Copy the source text of every row below character for character, keeping all symbols, links, and line breaks as they appear.

═══ Records for this task ═══

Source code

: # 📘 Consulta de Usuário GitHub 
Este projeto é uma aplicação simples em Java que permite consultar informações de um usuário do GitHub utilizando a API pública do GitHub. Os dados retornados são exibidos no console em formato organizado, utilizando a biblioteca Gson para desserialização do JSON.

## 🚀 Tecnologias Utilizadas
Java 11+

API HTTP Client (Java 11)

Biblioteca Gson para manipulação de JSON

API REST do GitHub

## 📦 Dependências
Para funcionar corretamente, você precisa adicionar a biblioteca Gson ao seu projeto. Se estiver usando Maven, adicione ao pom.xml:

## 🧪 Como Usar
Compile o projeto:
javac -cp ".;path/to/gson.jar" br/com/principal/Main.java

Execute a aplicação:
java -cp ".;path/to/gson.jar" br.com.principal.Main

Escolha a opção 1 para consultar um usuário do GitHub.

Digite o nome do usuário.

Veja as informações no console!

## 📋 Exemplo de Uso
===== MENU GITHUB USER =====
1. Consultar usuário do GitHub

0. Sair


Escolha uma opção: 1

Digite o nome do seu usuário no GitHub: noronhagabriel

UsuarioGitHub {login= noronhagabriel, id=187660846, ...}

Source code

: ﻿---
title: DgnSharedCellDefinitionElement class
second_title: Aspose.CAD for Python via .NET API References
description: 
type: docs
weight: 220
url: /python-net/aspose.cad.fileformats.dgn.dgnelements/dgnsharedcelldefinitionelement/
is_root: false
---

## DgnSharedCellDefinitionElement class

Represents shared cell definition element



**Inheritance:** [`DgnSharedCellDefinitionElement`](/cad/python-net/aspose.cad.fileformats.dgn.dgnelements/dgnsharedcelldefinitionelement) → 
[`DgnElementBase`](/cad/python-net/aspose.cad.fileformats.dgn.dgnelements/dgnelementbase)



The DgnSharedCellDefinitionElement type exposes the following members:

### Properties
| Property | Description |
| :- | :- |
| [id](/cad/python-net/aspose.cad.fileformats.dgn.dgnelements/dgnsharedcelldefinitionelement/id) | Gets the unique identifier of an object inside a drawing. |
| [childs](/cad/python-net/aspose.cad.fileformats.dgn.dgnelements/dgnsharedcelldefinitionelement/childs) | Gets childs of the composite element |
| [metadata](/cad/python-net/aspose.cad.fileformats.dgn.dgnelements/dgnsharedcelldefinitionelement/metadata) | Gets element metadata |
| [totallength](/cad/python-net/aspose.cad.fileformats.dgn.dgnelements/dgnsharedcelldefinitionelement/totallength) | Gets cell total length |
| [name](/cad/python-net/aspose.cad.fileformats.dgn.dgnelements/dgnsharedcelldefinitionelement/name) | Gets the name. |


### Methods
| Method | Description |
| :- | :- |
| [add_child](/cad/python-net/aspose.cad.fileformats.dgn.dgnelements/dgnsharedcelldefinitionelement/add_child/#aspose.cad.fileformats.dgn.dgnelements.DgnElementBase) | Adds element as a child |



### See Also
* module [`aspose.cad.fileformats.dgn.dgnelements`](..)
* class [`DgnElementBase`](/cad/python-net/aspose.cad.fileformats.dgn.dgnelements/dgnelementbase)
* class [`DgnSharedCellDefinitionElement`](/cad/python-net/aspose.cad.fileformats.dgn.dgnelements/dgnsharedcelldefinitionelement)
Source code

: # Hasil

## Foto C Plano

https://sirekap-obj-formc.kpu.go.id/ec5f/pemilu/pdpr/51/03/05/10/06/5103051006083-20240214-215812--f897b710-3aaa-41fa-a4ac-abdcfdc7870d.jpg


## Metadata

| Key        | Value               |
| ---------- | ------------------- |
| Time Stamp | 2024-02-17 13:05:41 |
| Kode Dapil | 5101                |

═══

• [Response]:
Source code

: # 📘 Consulta de Usuário GitHub 
Este projeto é uma aplicação simples em Java que permite consultar informações de um usuário do GitHub utilizando a API pública do GitHub. Os dados retornados são exibidos no console em formato organizado, utilizando a biblioteca Gson para desserialização do JSON.

## 🚀 Tecnologias Utilizadas
Java 11+

API HTTP Client (Java 11)

Biblioteca Gson para manipulação de JSON

API REST do GitHub

## 📦 Dependências
Para funcionar corretamente, você precisa adicionar a biblioteca Gson ao seu projeto. Se estiver usando Maven, adicione ao pom.xml:

## 🧪 Como Usar
Compile o projeto:
javac -cp ".;path/to/gson.jar" br/com/principal/Main.java

Execute a aplicação:
java -cp ".;path/to/gson.jar" br.com.principal.Main

Escolha a opção 1 para consultar um usuário do GitHub.

Digite o nome do usuário.

Veja as informações no console!

## 📋 Exemplo de Uso
===== MENU GITHUB USER =====
1. Consultar usuário do GitHub

0. Sair


Escolha uma opção: 1

Digite o nome do seu usuário no GitHub: noronhagabriel

UsuarioGitHub {login= noronhagabriel, id=187660846, ...}

Source code

: ﻿---
title: DgnSharedCellDefinitionElement class
second_title: Aspose.CAD for Python via .NET API References
description: 
type: docs
weight: 220
url: /python-net/aspose.cad.fileformats.dgn.dgnelements/dgnsharedcelldefinitionelement/
is_root: false
---

## DgnSharedCellDefinitionElement class

Represents shared cell definition element



**Inheritance:** [`DgnSharedCellDefinitionElement`](/cad/python-net/aspose.cad.fileformats.dgn.dgnelements/dgnsharedcelldefinitionelement) → 
[`DgnElementBase`](/cad/python-net/aspose.cad.fileformats.dgn.dgnelements/dgnelementbase)



The DgnSharedCellDefinitionElement type exposes the following members:

### Properties
| Property | Description |
| :- | :- |
| [id](/cad/python-net/aspose.cad.fileformats.dgn.dgnelements/dgnsharedcelldefinitionelement/id) | Gets the unique identifier of an object inside a drawing. |
| [childs](/cad/python-net/aspose.cad.fileformats.dgn.dgnelements/dgnsharedcelldefinitionelement/childs) | Gets childs of the composite element |
| [metadata](/cad/python-net/aspose.cad.fileformats.dgn.dgnelements/dgnsharedcelldefinitionelement/metadata) | Gets element metadata |
| [totallength](/cad/python-net/aspose.cad.fileformats.dgn.dgnelements/dgnsharedcelldefinitionelement/totallength) | Gets cell total length |
| [name](/cad/python-net/aspose.cad.fileformats.dgn.dgnelements/dgnsharedcelldefinitionelement/name) | Gets the name. |


### Methods
| Method | Description |
| :- | :- |
| [add_child](/cad/python-net/aspose.cad.fileformats.dgn.dgnelements/dgnsharedcelldefinitionelement/add_child/#aspose.cad.fileformats.dgn.dgnelements.DgnElementBase) | Adds element as a child |



### See Also
* module [`aspose.cad.fileformats.dgn.dgnelements`](..)
* class [`DgnElementBase`](/cad/python-net/aspose.cad.fileformats.dgn.dgnelements/dgnelementbase)
* class [`DgnSharedCellDefinitionElement`](/cad/python-net/aspose.cad.fileformats.dgn.dgnelements/dgnsharedcelldefinitionelement)
Source code

: # Hasil

## Foto C Plano

https://sirekap-obj-formc.kpu.go.id/ec5f/pemilu/pdpr/51/03/05/10/06/5103051006083-20240214-215812--f897b710-3aaa-41fa-a4ac-abdcfdc7870d.jpg


## Metadata

| Key        | Value               |
| ---------- | ------------------- |
| Time Stamp | 2024-02-17 13:05:41 |
| Kode Dapil | 5101                |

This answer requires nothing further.